-- Exercise objective --
Wherever the word "between" shows up in the data, report the line it sits in.

-- Provided data follows --

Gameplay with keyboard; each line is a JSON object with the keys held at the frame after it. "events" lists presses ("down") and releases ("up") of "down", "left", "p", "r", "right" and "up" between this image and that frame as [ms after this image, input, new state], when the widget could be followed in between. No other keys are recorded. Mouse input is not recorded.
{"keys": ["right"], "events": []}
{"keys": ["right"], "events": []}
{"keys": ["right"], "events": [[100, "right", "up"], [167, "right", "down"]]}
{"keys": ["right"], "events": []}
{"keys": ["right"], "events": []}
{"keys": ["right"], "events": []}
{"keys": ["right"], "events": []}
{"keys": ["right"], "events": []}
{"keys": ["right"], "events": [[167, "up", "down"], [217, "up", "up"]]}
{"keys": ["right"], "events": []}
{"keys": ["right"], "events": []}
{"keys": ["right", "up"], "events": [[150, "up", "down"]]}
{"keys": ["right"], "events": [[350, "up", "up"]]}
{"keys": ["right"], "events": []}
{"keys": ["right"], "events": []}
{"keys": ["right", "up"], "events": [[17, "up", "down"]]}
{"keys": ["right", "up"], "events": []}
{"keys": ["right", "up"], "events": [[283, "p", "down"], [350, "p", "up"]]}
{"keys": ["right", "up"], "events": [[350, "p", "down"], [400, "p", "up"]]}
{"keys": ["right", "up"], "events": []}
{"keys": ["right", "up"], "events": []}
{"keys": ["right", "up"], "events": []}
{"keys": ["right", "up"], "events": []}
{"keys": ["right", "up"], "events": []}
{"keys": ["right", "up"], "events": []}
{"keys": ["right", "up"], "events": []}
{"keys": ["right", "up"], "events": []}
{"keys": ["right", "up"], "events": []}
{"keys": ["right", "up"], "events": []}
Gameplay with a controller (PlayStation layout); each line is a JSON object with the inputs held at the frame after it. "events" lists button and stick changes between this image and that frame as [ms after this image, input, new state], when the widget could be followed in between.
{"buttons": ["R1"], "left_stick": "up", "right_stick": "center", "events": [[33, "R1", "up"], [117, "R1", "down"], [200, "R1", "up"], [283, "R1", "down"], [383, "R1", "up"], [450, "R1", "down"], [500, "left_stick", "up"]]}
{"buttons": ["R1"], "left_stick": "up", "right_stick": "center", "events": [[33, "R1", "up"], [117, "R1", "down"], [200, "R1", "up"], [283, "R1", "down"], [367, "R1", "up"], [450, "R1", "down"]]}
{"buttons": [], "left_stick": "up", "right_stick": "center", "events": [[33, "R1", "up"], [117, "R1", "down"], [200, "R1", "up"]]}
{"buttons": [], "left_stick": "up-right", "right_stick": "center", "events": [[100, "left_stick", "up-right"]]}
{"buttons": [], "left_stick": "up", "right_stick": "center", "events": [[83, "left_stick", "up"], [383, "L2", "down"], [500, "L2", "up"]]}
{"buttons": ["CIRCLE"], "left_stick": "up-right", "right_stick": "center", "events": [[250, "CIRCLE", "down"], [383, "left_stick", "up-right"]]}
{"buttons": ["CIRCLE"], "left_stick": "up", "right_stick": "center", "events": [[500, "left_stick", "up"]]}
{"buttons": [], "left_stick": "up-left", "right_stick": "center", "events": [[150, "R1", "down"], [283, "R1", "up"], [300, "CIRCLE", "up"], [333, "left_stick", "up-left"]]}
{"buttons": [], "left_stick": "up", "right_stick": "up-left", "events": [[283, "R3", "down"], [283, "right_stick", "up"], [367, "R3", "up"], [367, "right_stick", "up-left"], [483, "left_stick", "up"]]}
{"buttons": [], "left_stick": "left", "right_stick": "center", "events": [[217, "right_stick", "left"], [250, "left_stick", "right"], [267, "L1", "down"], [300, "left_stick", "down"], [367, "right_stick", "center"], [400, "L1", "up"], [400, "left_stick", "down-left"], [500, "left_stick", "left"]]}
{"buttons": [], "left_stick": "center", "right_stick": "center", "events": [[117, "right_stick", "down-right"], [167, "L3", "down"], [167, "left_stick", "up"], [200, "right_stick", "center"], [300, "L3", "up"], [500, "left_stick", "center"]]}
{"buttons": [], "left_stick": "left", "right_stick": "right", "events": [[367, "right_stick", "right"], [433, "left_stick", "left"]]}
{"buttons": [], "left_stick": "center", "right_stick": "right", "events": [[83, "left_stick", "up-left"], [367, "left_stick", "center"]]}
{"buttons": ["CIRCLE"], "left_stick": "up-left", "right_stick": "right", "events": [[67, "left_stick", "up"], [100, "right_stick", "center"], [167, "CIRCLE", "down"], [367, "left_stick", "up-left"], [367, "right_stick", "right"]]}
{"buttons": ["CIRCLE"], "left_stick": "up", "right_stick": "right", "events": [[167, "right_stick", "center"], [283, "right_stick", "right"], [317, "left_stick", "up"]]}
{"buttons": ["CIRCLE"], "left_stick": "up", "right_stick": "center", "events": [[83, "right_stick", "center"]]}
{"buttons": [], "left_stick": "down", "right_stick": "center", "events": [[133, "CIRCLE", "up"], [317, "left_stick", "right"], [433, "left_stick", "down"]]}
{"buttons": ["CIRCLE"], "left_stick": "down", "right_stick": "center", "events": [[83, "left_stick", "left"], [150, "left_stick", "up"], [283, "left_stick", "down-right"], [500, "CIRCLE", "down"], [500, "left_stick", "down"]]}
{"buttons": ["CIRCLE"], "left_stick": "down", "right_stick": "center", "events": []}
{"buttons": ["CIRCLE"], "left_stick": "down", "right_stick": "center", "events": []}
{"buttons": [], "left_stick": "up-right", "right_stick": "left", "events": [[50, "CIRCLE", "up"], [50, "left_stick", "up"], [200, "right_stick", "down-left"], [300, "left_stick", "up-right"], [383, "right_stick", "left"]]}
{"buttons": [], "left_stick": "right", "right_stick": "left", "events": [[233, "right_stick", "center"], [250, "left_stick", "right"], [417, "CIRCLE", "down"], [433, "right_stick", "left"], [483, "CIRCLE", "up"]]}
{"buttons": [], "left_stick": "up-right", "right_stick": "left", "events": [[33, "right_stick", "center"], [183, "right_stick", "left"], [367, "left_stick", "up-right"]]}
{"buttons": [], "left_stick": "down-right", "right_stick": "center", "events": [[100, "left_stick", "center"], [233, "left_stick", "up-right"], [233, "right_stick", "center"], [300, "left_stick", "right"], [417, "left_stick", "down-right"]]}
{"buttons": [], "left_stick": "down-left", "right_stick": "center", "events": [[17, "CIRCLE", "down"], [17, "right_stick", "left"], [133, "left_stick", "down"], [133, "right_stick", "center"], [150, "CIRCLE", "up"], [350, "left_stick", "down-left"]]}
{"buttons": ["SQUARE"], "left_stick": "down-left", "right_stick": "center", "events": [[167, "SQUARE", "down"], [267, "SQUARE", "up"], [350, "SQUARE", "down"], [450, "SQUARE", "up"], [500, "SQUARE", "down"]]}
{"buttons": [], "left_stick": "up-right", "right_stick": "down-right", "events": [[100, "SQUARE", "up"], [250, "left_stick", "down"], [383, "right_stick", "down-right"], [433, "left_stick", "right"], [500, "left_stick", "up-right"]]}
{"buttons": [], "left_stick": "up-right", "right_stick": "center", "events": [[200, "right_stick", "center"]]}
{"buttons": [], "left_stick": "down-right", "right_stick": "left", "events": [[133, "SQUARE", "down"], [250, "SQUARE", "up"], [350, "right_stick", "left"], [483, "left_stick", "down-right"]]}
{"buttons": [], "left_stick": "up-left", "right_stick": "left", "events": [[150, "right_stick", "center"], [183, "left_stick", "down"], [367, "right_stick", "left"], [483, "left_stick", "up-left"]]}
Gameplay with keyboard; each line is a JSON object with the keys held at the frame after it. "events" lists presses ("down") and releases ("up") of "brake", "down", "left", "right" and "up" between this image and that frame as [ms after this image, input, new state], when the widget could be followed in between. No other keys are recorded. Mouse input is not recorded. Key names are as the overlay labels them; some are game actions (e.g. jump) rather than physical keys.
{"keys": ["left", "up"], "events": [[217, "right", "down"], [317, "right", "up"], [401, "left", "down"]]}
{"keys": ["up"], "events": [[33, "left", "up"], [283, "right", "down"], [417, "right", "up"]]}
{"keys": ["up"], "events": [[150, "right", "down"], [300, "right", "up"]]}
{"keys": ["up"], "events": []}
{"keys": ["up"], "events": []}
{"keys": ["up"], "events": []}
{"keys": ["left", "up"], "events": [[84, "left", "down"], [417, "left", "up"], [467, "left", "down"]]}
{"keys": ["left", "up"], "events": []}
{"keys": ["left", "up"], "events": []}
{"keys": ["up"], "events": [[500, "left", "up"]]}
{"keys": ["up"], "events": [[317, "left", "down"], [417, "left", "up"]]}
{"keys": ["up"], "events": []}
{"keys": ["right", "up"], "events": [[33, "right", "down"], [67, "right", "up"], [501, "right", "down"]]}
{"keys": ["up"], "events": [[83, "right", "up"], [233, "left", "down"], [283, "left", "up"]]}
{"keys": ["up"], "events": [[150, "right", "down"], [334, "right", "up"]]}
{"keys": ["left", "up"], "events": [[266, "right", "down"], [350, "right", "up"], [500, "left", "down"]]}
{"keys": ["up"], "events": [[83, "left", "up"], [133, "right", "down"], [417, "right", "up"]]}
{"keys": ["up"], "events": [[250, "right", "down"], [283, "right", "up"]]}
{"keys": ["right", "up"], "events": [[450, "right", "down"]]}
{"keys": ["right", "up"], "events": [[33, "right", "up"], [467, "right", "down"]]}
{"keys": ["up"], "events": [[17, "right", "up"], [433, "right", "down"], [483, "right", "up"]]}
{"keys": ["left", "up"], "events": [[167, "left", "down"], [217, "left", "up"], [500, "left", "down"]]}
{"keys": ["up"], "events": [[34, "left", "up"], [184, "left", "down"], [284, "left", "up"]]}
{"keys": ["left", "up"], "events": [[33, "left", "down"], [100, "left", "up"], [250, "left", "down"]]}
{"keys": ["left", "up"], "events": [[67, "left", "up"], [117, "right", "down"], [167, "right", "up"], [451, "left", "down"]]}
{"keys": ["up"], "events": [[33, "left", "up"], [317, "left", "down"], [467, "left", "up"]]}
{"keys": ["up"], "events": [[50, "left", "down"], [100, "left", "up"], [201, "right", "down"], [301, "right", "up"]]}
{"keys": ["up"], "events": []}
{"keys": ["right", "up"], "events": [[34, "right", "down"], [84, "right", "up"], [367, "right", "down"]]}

-- Provided data concluded --

-- Result of the task --
Gameplay with keyboard; each line is a JSON object with the keys held at the frame after it. "events" lists presses ("down") and releases ("up") of "down", "left", "p", "r", "right" and "up" between this image and that frame as [ms after this image, input, new state], when the widget could be followed in between. No other keys are recorded. Mouse input is not recorded.
Gameplay with a controller (PlayStation layout); each line is a JSON object with the inputs held at the frame after it. "events" lists button and stick changes between this image and that frame as [ms after this image, input, new state], when the widget could be followed in between.
Gameplay with keyboard; each line is a JSON object with the keys held at the frame after it. "events" lists presses ("down") and releases ("up") of "brake", "down", "left", "right" and "up" between this image and that frame as [ms after this image, input, new state], when the widget could be followed in between. No other keys are recorded. Mouse input is not recorded. Key names are as the overlay labels them; some are game actions (e.g. jump) rather than physical keys.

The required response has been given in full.